Face au regard à la fois surpris et peiné de l'homme, elle s'exclama :

  — Quoi ?! Vous considérez tous Aysha comme une personne sans défense. Comme si elle était votre fille, votre sœur... Vous l'aimez plus qu'elle ne s'aime elle-même. Mais que connaissez-vous d'elle ? Tu l'as eue comme élève pendant trois ans seulement. Penses-tu la connaître, Albus ? Que sais-tu d'elle ?

  Dumbledore parut étonné et tenta alors :

  — Savais-tu qu'elle résistait au sort Doloris ?

  — Je sais bien des choses. Mais ça ne veut pas dire que je vais t'en faire part. La véritable sagesse est de savoir quand il faut se taire. Seule Aysha peut décider qui doit être au courant ou non.

  — Tout tourne donc autour d'un choix. Tu réalises quelle importance cette particularité a ?

  — C'est justement pour éviter de se retrouver le sujet d'études qui n'abouttiront à rien que cela doit rester secret. Aysha s'est confiée à moi. Jamais je ne la trahirai. J'emmènerai son secret jusqu'à ma tombe.

  — Tu es une personne remarquable.

  — Ça, je le savais déjà. Mais merci quand même.

  — Ton arrogance feintée ne satisfait pas tout le monde, April.

  — J'ai surtout l'impression que vous voyez le mal partout.

  — Peut-être car il est partout, marmonna Albus. Le mal est en chacun de nous et il ne tient qu'à notre propre personne de l'exposer ou non.

  — Parfois, des éléments extérieurs nous poussent à faire le mal. Mais demande donc à Thésée. Faire le mal, ça, il connaît.

  — Tu exagères sûrement. Thésée est une bonne personne.

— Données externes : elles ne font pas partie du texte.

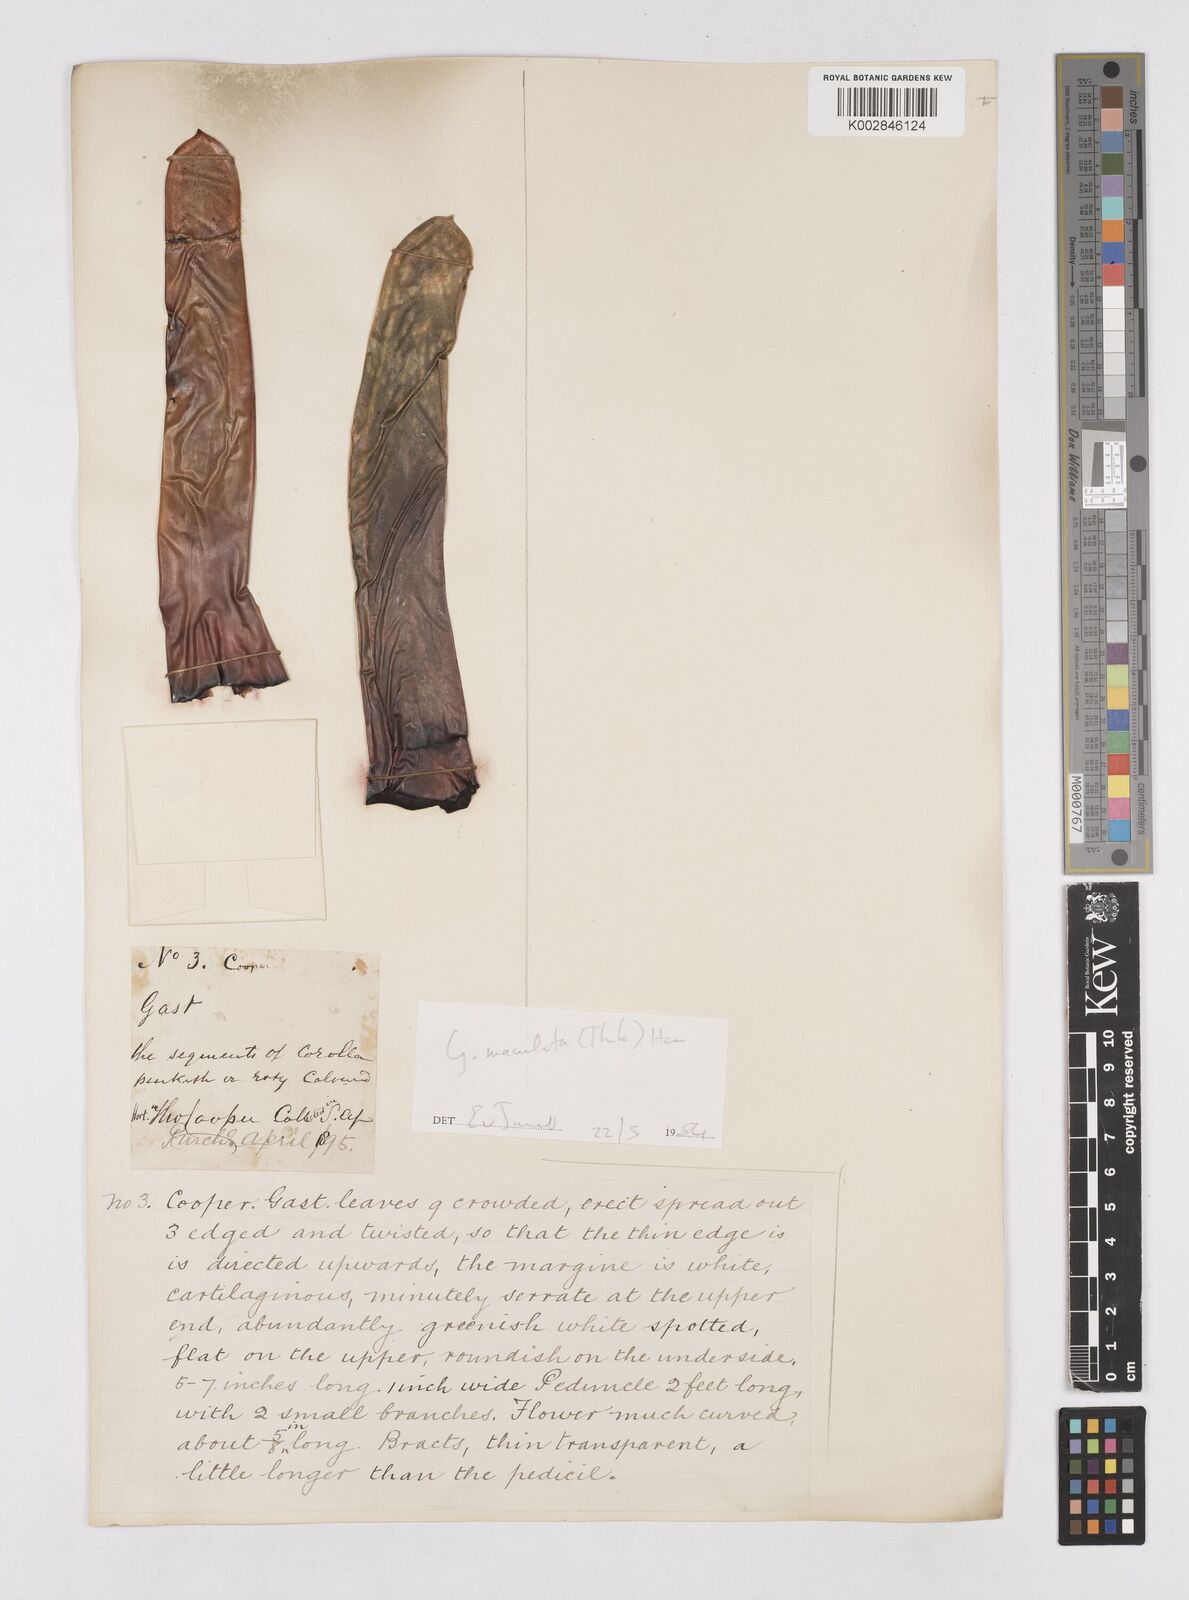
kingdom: Plantae
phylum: Tracheophyta
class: Liliopsida
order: Asparagales
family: Asphodelaceae
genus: Gasteria
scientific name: Gasteria
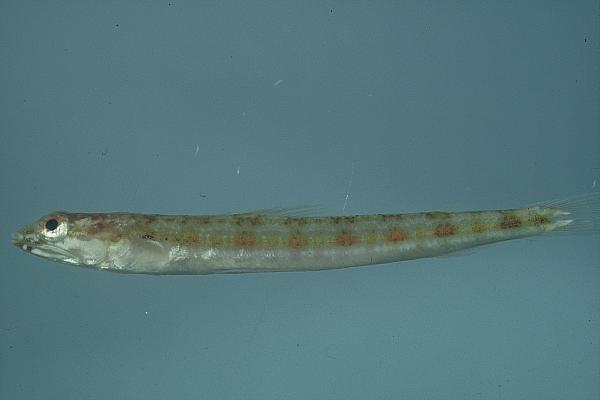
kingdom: Animalia
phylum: Chordata
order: Aulopiformes
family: Synodontidae
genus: Synodus
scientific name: Synodus variegatus
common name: Variegated lizardfish
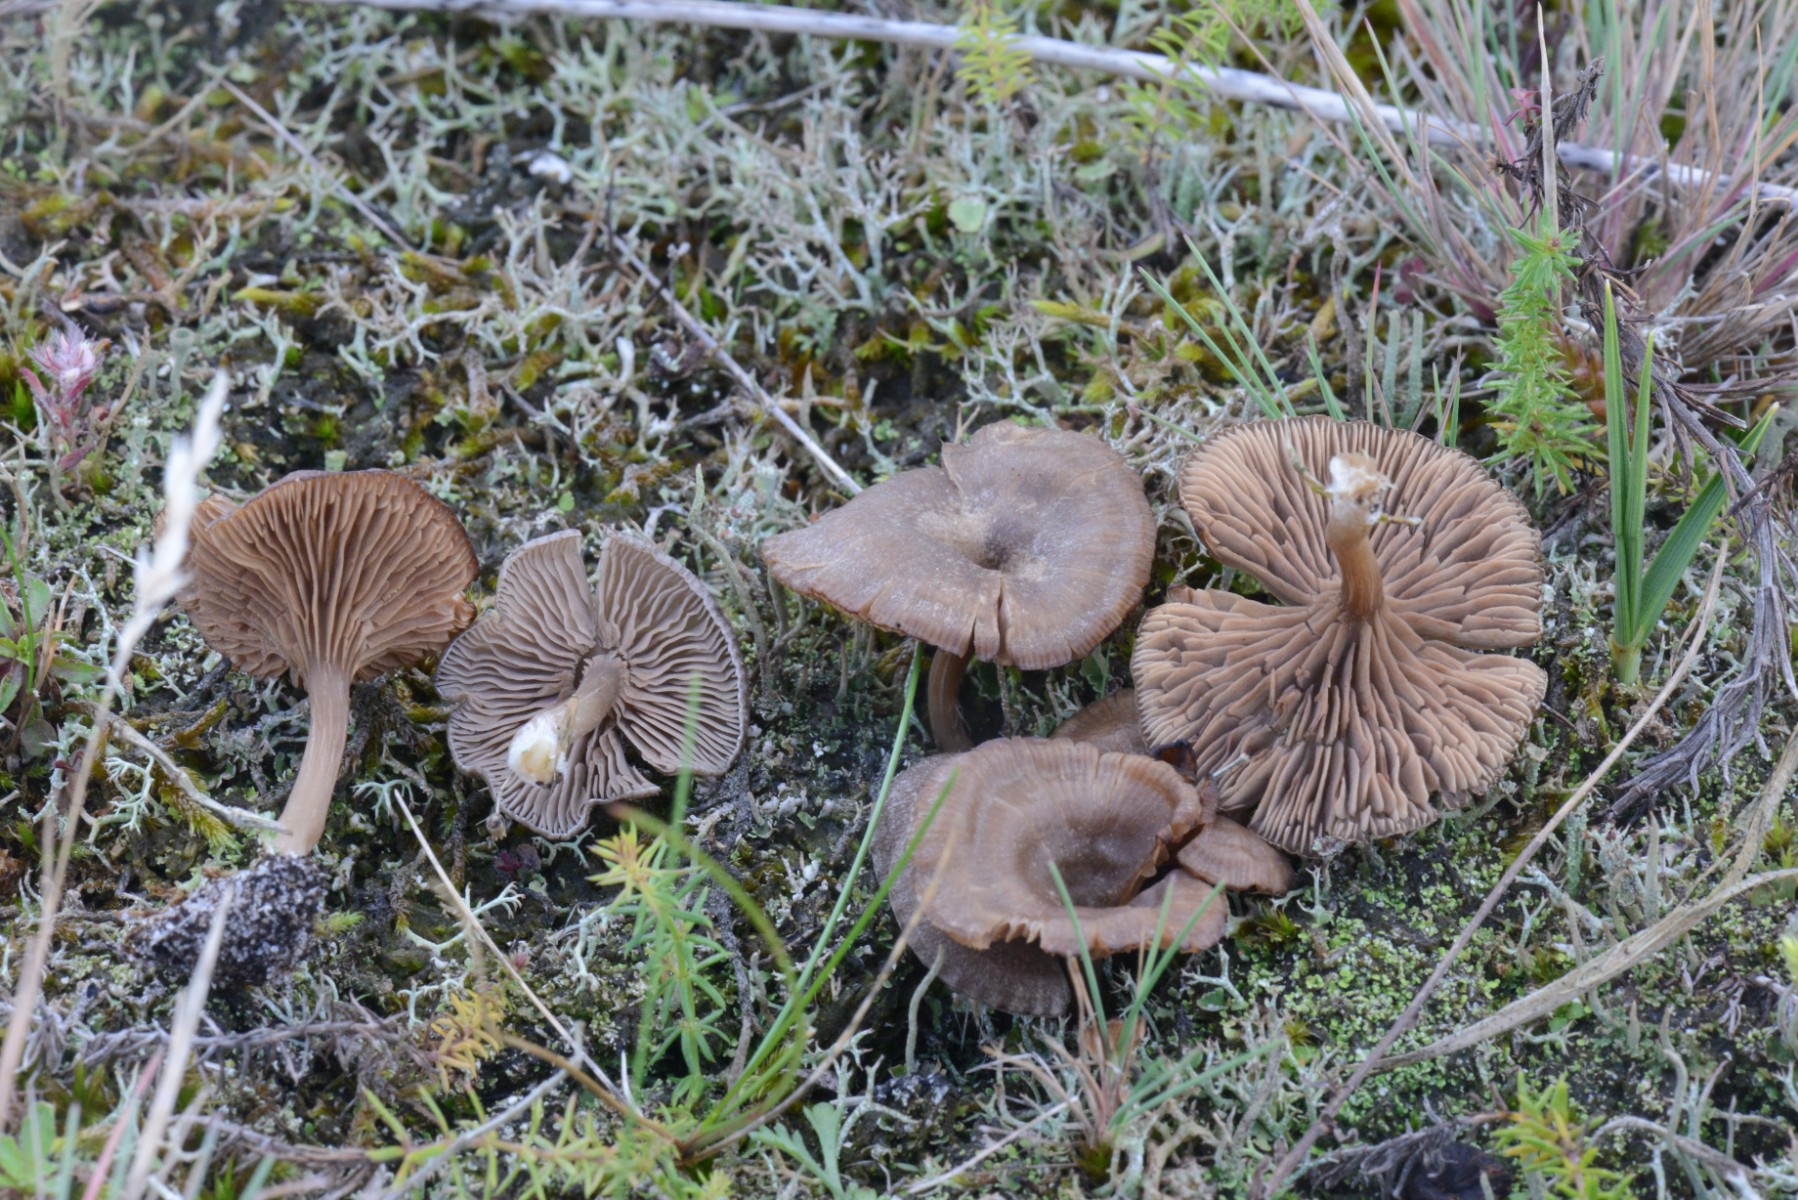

  — Qui a visiblement choisi de montrer le mal en elle, répliqua la jeune femme. Vous ignorez bien des choses vous autres. Fais-toi abandonner alors que tu as besoin d'aide, fais-toi ignorer alors que tu as besoin d'attention, qu'on te brise plus que tu ne l'es déjà et qu'on te laisse au bord du désespoir. Peut-être qu'ainsi tu comprendras. Tu comprendras ce que sont les vies des personnes telles qu'Aysha et Helena ou même encore moi. Quand tu ne seras plus capable de regarder ton reflet dans le miroir sans être dégoûté de ce que tu vois, tu sauras ce qui consume Aysha. Quand tu ne pourras plus jamais vivre sans la culpabilité d'avoir brisé la vie de quelqu'un, tu comprendras les maux d'Helena. Quand tu te sentiras arraché de toute part et que tu seras incapable de te sentir à ta place, tu cesseras de me demander si je vais bien. Si tu veux comprendre, vis-le. Alors, tu sauras.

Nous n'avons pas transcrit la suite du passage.